Bahkan, Ayub melanjutkan, pelarangan ibadah yang menyebabkan pendeta beserta keluarga terpaksa diungsikan juga terjadi di Gereja Bethel Indonesia (GBI) Saman Bantul, Kota Yogyakarta, hari Selasa (14/7). Kemudian, ada juga perobohan Gereja Huria Kristen Indonesia (HKI) Bukit Temindung, Kota Samarinda, Provinsi Kalimantan Timur, yang juga terjadi hari Selasa (14/7).

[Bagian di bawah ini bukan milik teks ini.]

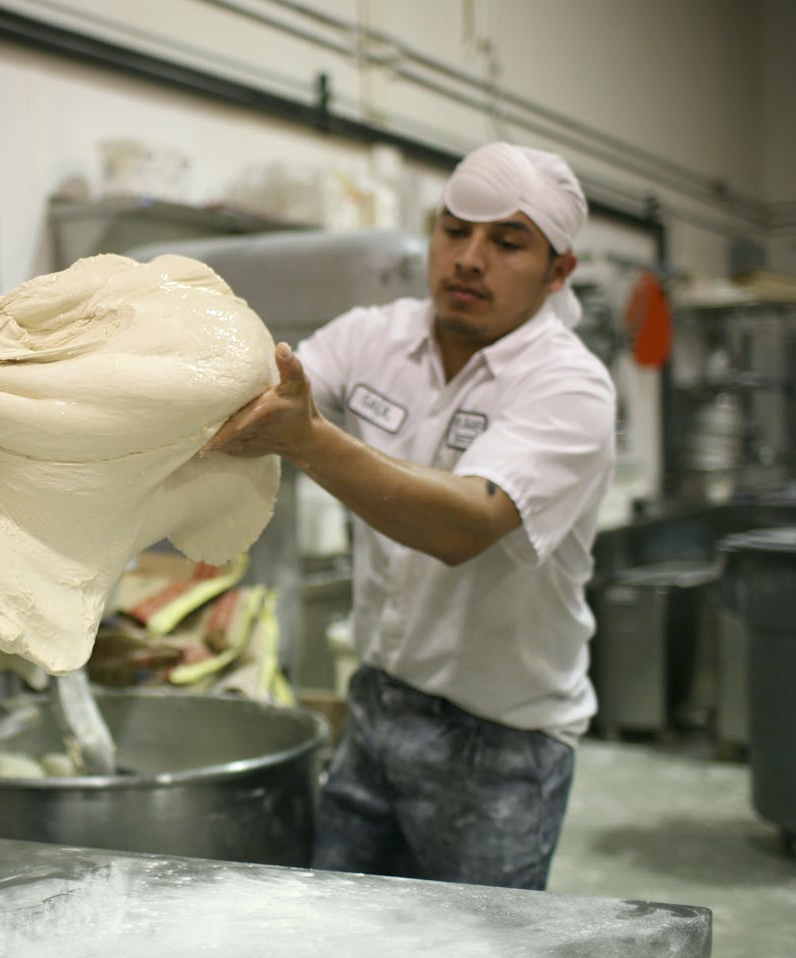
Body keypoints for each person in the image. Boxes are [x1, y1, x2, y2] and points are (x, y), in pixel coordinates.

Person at [209, 142, 616, 890]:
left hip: (502, 747)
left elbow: (463, 525)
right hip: (377, 711)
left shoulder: (569, 386)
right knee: (341, 946)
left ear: (560, 272)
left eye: (507, 241)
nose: (469, 258)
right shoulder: (377, 336)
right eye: (454, 230)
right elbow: (257, 391)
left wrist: (308, 438)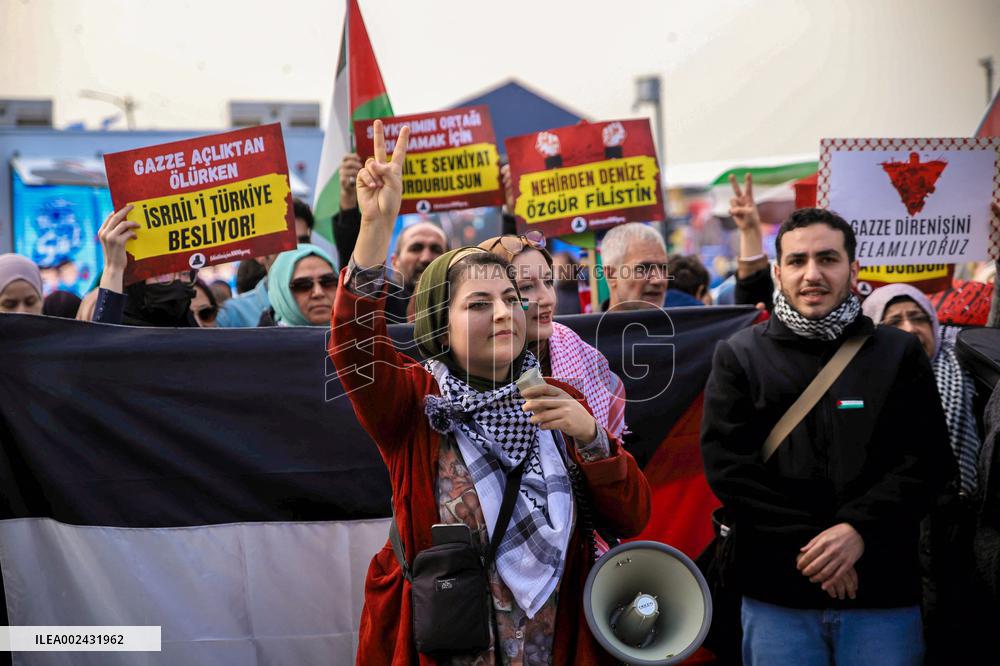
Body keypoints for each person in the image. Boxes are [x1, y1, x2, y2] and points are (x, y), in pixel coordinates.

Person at [331, 120, 649, 664]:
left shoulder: (558, 395)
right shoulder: (414, 403)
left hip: (556, 644)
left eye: (511, 298)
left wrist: (593, 437)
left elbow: (632, 519)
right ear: (439, 323)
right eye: (478, 305)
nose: (503, 312)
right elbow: (353, 347)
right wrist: (374, 231)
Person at [701, 207, 955, 666]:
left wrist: (857, 532)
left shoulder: (897, 354)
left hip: (882, 593)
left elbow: (929, 462)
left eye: (827, 259)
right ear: (777, 272)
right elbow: (730, 471)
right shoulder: (739, 356)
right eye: (797, 261)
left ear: (853, 269)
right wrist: (818, 548)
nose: (812, 274)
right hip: (776, 595)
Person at [862, 283, 984, 664]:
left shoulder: (970, 378)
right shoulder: (854, 388)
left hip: (960, 553)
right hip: (886, 561)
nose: (910, 328)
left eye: (919, 318)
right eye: (894, 320)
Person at [480, 233, 627, 437]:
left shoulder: (590, 364)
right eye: (526, 287)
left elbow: (617, 462)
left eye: (549, 282)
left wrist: (590, 434)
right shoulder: (462, 374)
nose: (548, 299)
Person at [331, 152, 449, 322]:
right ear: (394, 261)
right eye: (416, 248)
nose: (426, 258)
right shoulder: (378, 305)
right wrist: (351, 201)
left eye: (436, 249)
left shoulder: (465, 307)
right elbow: (359, 278)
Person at [92, 205, 198, 326]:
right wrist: (113, 268)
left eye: (185, 273)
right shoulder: (119, 334)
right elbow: (105, 339)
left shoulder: (195, 333)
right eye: (163, 272)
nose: (178, 282)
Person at [258, 244, 337, 327]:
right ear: (281, 295)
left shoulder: (350, 333)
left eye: (329, 281)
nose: (318, 293)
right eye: (302, 285)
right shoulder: (256, 339)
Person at [599, 222, 670, 311]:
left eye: (663, 268)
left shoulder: (683, 324)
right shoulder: (587, 325)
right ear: (611, 274)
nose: (659, 279)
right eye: (643, 269)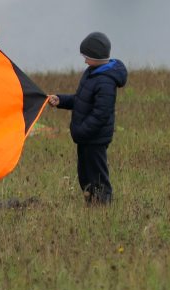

“Ditambah peristiwa yang menimpa jemaat Ahmadiyah, serta jemaat Gereja Kristen Indonesia (GKI) Yasmin, Kota Bogor dan Huria Kristen Batak Protestan (HKBP) Filadelphia, Kota Bekasi, yang dua minggu sekali menggelar ibadah di depan Istana Negara karena gerejanya disegel,” tutur Ayub.
Cabut Perber 2 Menteri
Berangkat dari hal tersebut, Ayub mengingatkan, Pemerintahan Jokowi-JK akan adanya ancaman disintegrasi bangsa yang tengah menghantui Indonesia, seiring dengan meningkatnya aksi intoleransi terhadap kaum minoritas selama setahun ke belakang.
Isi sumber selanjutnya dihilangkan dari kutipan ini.